→ **What you have to do**:
Check every line of the entries below for "scroll", and copy the lines that have it.

→ **Information given**:

= Beginning of Section =

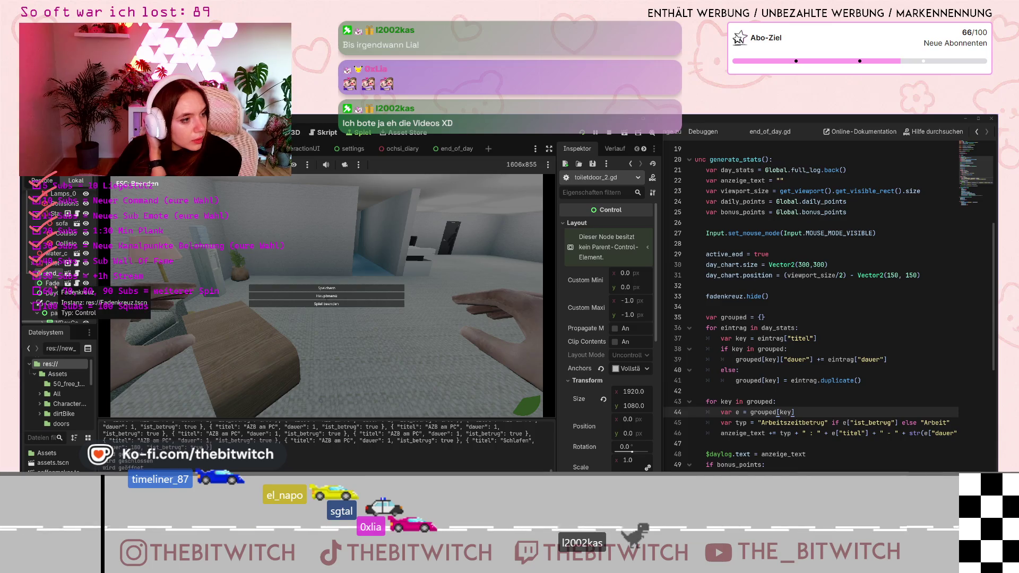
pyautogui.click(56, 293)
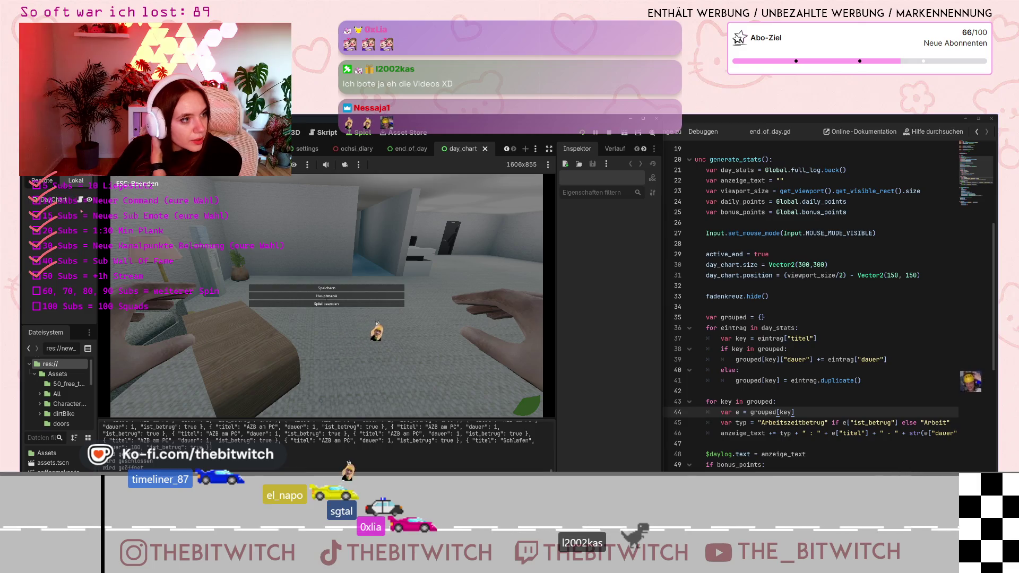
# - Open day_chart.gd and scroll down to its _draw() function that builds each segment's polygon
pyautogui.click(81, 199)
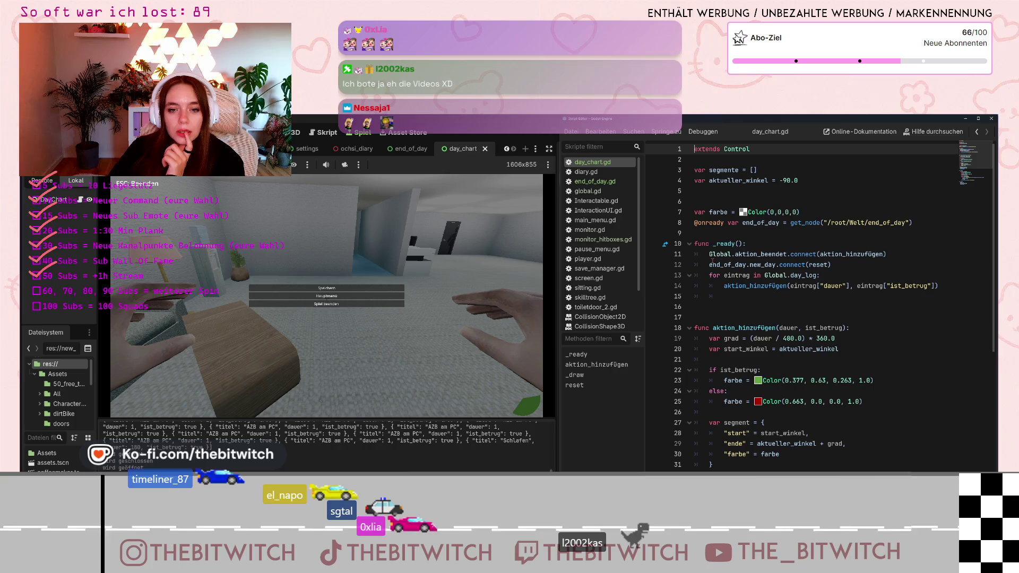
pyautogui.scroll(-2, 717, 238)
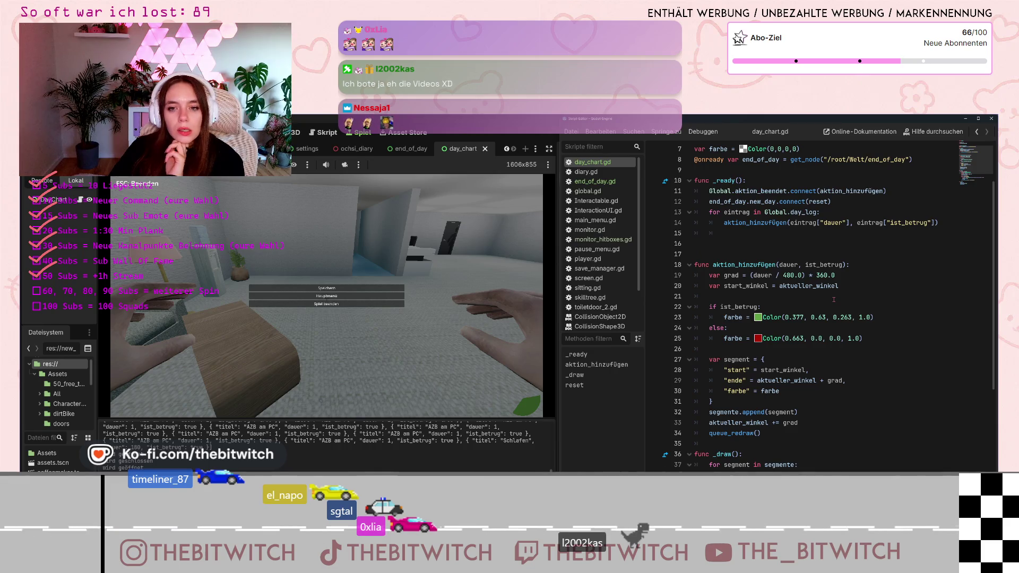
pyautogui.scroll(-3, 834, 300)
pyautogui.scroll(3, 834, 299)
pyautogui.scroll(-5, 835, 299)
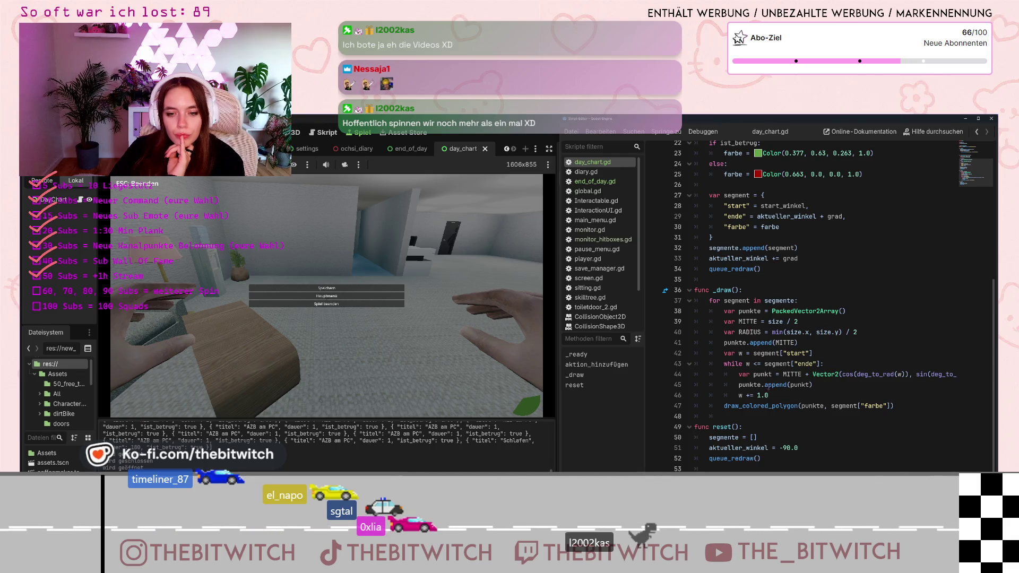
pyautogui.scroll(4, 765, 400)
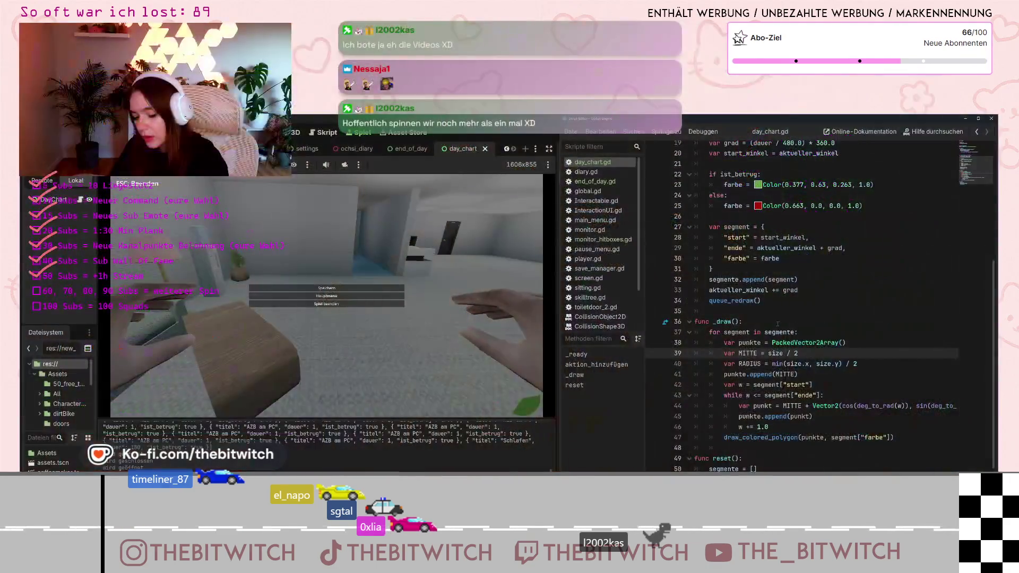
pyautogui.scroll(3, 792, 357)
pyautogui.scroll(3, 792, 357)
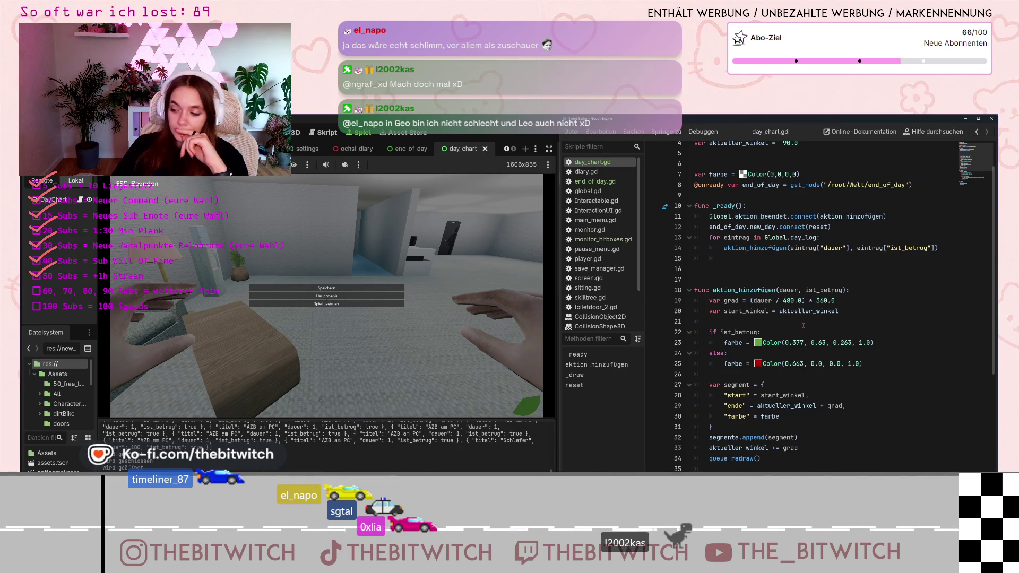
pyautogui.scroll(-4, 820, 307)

= End of Section =
= Beginning of Section =

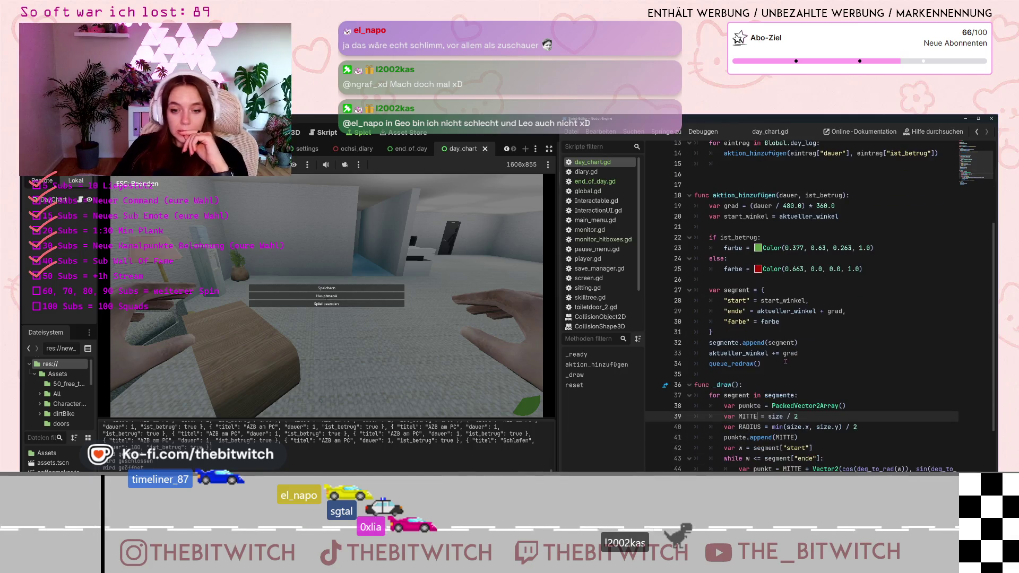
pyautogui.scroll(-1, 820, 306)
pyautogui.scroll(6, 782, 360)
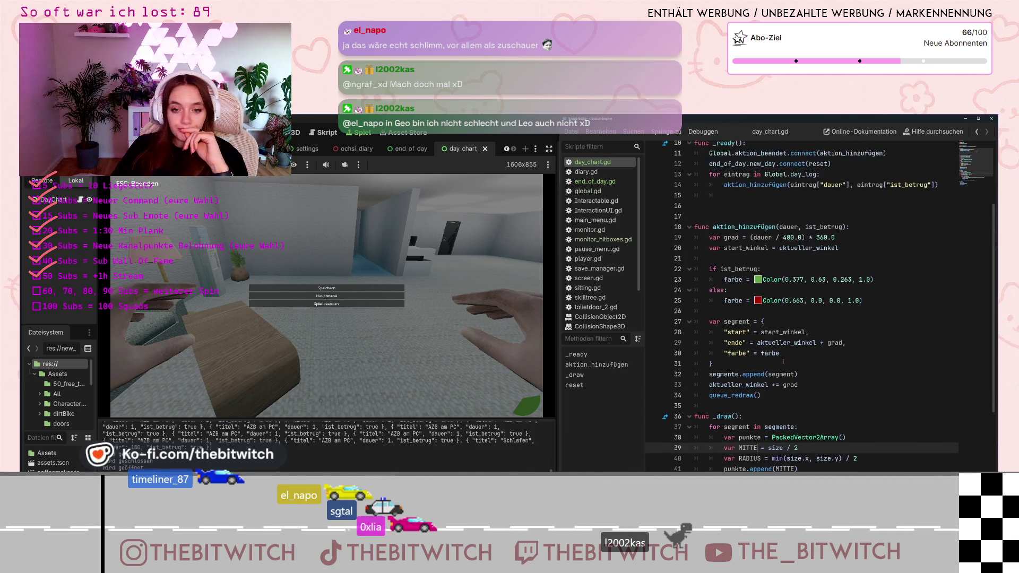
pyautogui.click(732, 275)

= End of Section =

→ **Exercise output**:
# - Open day_chart.gd and scroll down to its _draw() function that builds each segment's polygon
pyautogui.scroll(-2, 717, 238)
pyautogui.scroll(-3, 834, 300)
pyautogui.scroll(3, 834, 299)
pyautogui.scroll(-5, 835, 299)
pyautogui.scroll(4, 765, 400)
pyautogui.scroll(3, 792, 357)
pyautogui.scroll(3, 792, 357)
pyautogui.scroll(-4, 820, 307)
pyautogui.scroll(-1, 820, 306)
pyautogui.scroll(6, 782, 360)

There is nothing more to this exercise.